Virtual machine in C++

Posted on October 18, 2013

This is not a tutorial. This post is a flashback I had today. It might be a bit fiction as my memory about events tends to be fuzzy at times. But I promise it at least resembles the real story. I was in elementary school and just found out about programming and was learning about c++. After reading “C++ na kolenih” by Goran Bervar I was empowered by knowledge and tried to do all sorts of projects. Mostly in console. Stuff like subtitle format converter - NIH syndrome. I was a bit frustrated because I couldn’t find any books about windows programming in the library. Yes, library was may primary source of information, because my English was not nearly good enough for technical stuff. I might add here I worked on Windows 98(and later XP) with DevC++. I found out about Visual Studio in a few years and did some Windows development. I digressed a bit. Then came the most optimistic idea. A virtual machine. Something quite high level(instruction to print) an eventually an assembler. I now realize I was always into language stuff. So a designed a machine language with just enough instructions to do Hello World, that is PRINT and END.

Implementation

At first I thought about doing a monolithic structure - switch case(in fact what I’ve done with scrat recently). But I had some considerations. What if number of of instruction rises a lot? I’ll be left maintaining spaghetti code. Or at least I thought that’s what spaghetti code looks like, but in retrospective I believe I had a good taste anyway. 

But I tried that anyway. Just for kicks. Did whole machine as one class that had an array for memory and a single point of entry - boot. It run a loop a while loop with PC<-PC+1, fetched instruction from memory, switched on them, called appropriate method to implement that instruction and looped. Even had registers. I think my current professor of Computer Architecture(this course brought back the memory) might actually be proud if he heard what I did back then. 

Pointers

I was always quite comfortable with pointers. I don’t now, they’re mathematicky concept. I like such stuff. Or perhaps it was because I was young when I was introduced into the matter and wasn’t spoiled with automatic memory management(which I quite like nowadays). 
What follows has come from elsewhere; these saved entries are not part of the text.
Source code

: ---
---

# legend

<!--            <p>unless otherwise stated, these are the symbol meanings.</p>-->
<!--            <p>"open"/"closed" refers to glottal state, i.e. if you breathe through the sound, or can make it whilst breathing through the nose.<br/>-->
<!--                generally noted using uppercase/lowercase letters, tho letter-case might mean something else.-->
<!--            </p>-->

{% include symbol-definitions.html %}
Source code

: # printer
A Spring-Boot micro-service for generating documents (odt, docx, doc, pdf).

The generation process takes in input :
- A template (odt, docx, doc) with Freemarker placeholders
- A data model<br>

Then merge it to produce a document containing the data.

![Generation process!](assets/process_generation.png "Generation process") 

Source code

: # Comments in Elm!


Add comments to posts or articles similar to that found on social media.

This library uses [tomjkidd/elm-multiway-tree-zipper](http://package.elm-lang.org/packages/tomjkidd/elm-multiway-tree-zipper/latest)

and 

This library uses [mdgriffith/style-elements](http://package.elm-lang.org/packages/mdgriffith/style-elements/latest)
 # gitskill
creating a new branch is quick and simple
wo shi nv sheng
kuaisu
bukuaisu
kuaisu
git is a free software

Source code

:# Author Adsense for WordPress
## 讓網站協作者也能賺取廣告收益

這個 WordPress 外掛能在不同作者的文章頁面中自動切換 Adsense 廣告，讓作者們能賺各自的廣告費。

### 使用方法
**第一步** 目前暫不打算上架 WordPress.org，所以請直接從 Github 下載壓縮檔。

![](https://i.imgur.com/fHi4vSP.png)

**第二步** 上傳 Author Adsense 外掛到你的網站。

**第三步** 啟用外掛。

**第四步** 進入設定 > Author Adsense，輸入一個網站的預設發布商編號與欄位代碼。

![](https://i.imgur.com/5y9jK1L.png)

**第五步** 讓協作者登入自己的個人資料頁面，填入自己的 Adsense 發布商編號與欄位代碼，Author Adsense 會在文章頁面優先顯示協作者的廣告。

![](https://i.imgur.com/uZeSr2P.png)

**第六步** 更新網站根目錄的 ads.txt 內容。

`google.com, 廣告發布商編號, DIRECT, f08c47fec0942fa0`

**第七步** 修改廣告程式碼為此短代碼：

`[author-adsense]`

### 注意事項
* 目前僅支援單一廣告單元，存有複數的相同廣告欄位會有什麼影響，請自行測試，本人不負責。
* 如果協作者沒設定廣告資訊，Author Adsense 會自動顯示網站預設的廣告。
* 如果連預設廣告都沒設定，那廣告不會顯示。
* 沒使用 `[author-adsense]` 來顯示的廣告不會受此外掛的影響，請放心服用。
So I tried with function pointers. C is cool enough to let you have pointers to functions! And that means higher order functions. But I didn’t know about math enough to appreciate the concept as I do now. But still - I thought it’s extremely cool. So I did a function that halted execution and printed out “no such instruction”. Why you ask? Well I did a 256-cell table(8-bit instruction) of pointers to functions. Now I didn’t have to switch - just a look-up and invocation. Great. Apart from the fact it doesn’t work. 

Compiler said something along the lines of “You cannot make a table of pointers to functions!”. I was puzzled. Skip 10 years into the future. Today I was rethinking this and thought about casting the pointer. All the functions would be void->void so I can cast back no problem. A table of void pointers and casting. Yay!

Now 10 years back. I didn’t think about casting the pointer. Type info was sacred to me!

So I “invented” function objects.

Objects

I swear to god I have not heard about function objects back then. It wasn’t until this year reading Bloch’s Efficient Java where he talks about strategy objects. I immediately recognized my idea. So now I had many classes, every one implementing execute method. And I had an array of these objects. Now I did a look-up and invocation on an object. Sweet. And it even worked. But sadly I dropped the project and went on to graphics. Learnt SDL and did Tic-Tac-Toe. And dreamed about doing a vector 3D engine(curves baby!). Which until this day I didn’t try to implement. Maybe I’ll try in near future.